Extrayez de l'article sur la hausse du prix du lait, sans y changer un mot, le passage qui s'ouvre sur les mots contenant « Pour la Fédération » et se clôt sur « leur pouvoir d'achat. ».

Extrait cité ->
▼
Pour la Fédération des éleveurs producteurs laitiers, cette hausse ne fait que répercuter les augmentations des prix des carburants, des aliments pour bétail, etc. Cet argument n'a pas convaincu les associations des consommateurs qui s'étonnent que d'autres voies n'aient pas été explorées afin de sauvegarder le pouvoir d'achat fortement « affaibli » de larges couches sociales.La hausse du prix du lait, décidée en août dernier par les professionnels du secteur laitier, semble créer une vive polémique entre producteurs, qui contestent une augmentation insupportable des charges et des coûts de production, et consommateurs qui se plaignent de la baisse de leur pouvoir d'achat.
Considérée comme étant un «choix forcé» pour assurer la survie du secteur laitier, cette décision est «justifiée», selon les opérateurs de la filière laitière qui évoquent les hausses continues dans les prix du bétail, des fourrages, du gasoil et d'autres intrants de production sur le marché mondial qui pèsent «lourdement» sur les agriculteurs et les éleveurs.
«Cette augmentation est attribuable notamment à la flambée des prix des aliments de bétail, dont 95% sont importés», a déclaré à la MAP le président de la Fédération nationale des éleveurs producteurs laitiers (Feneprol), Moulay M'hamed Loultiti, estimant que les éleveurs n'ont pas pu supporter cette situation et ont opté pour cette décision afin d'éviter la faillite.
De son côté, le président directeur général de la Centrale laitière, Jacques Ponty a fait savoir que cette hausse du prix du lait est intervenue après plus de 4 ans de stabilité et reste en dessous des coûts de production supportés par les producteurs laitiers.
«Notre décision de répercuter une partie de la hausse des prix d'intrants subie par les éleveurs sur les prix du lait vise notamment à garantir une autosuffisance en cette denrée vitale sur le marché marocain avec une bonne qualité», a-t-il expliqué. Il a, toutefois, averti que la production laitière au Maroc aurait diminué si cette hausse n'avait pas été décidée, estimant que cette augmentation permettra aux éleveurs d'atteindre la production de 3 milliards de litres en 2014, initialement fixée par le Plan Maroc vert.
«Le consommateur doit comprendre qu'il participe à la solidarité nationale, au développement de cette filière agricole et à l'indépendance vis-à-vis du marché extérieur», a-t-il lancé avec un ton confiant.
▲
Données recueillies ->
▼
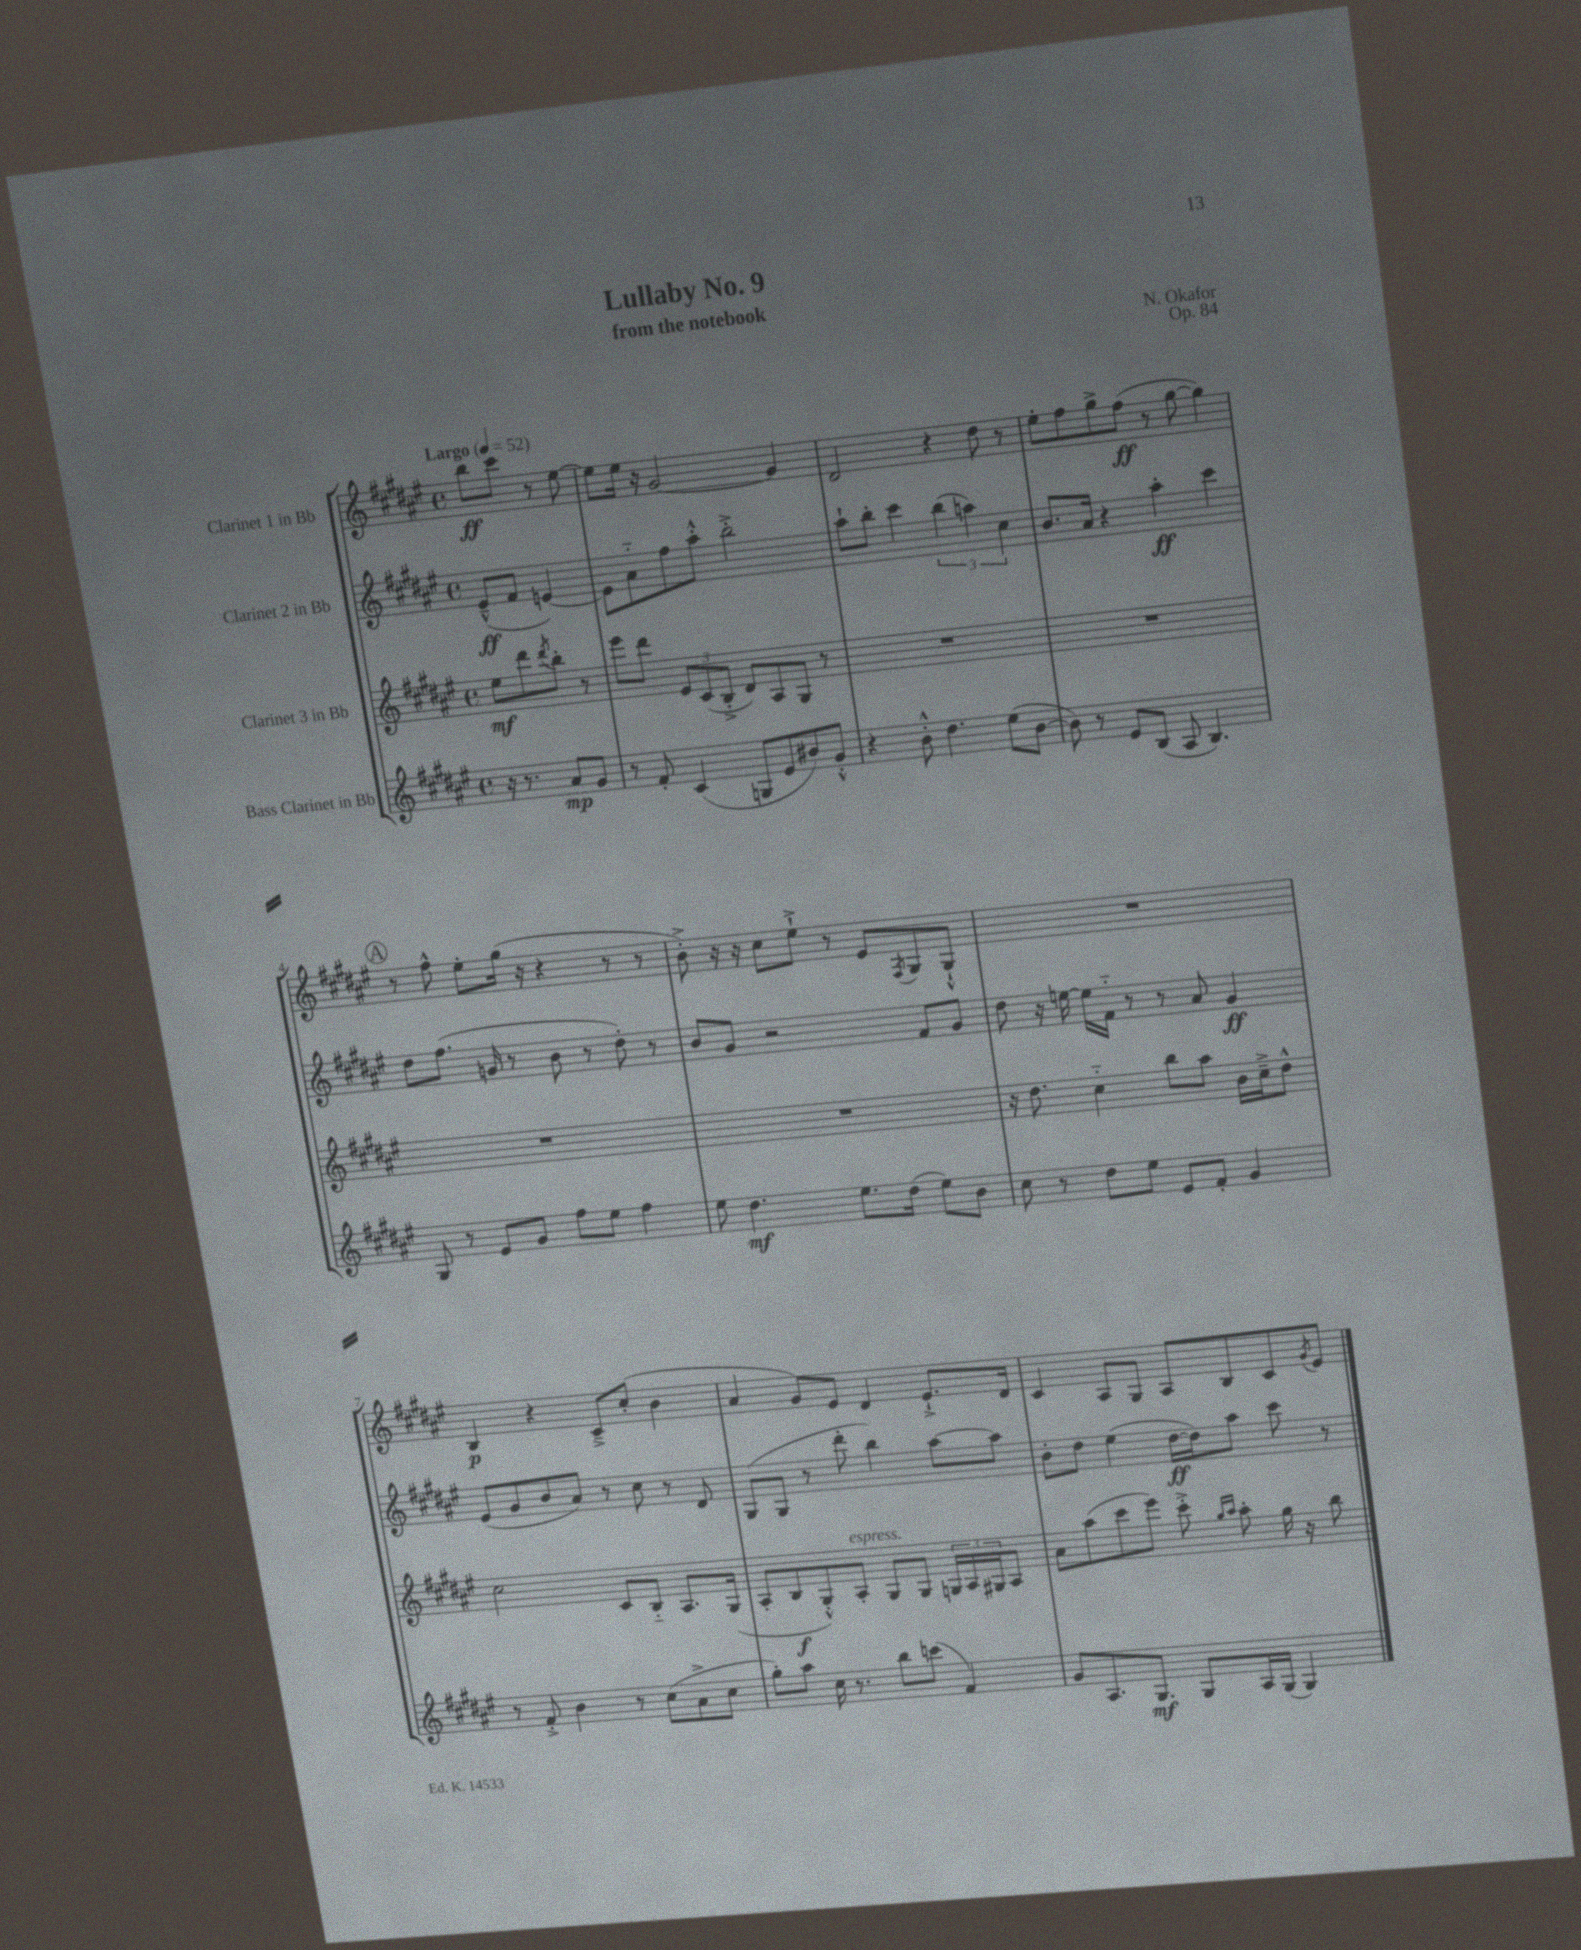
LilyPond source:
▲
Réponse ->
Pour la Fédération des éleveurs producteurs laitiers, cette hausse ne fait que répercuter les augmentations des prix des carburants, des aliments pour bétail, etc. Cet argument n'a pas convaincu les associations des consommateurs qui s'étonnent que d'autres voies n'aient pas été explorées afin de sauvegarder le pouvoir d'achat fortement « affaibli » de larges couches sociales.La hausse du prix du lait, décidée en août dernier par les professionnels du secteur laitier, semble créer une vive polémique entre producteurs, qui contestent une augmentation insupportable des charges et des coûts de production, et consommateurs qui se plaignent de la baisse de leur pouvoir d'achat.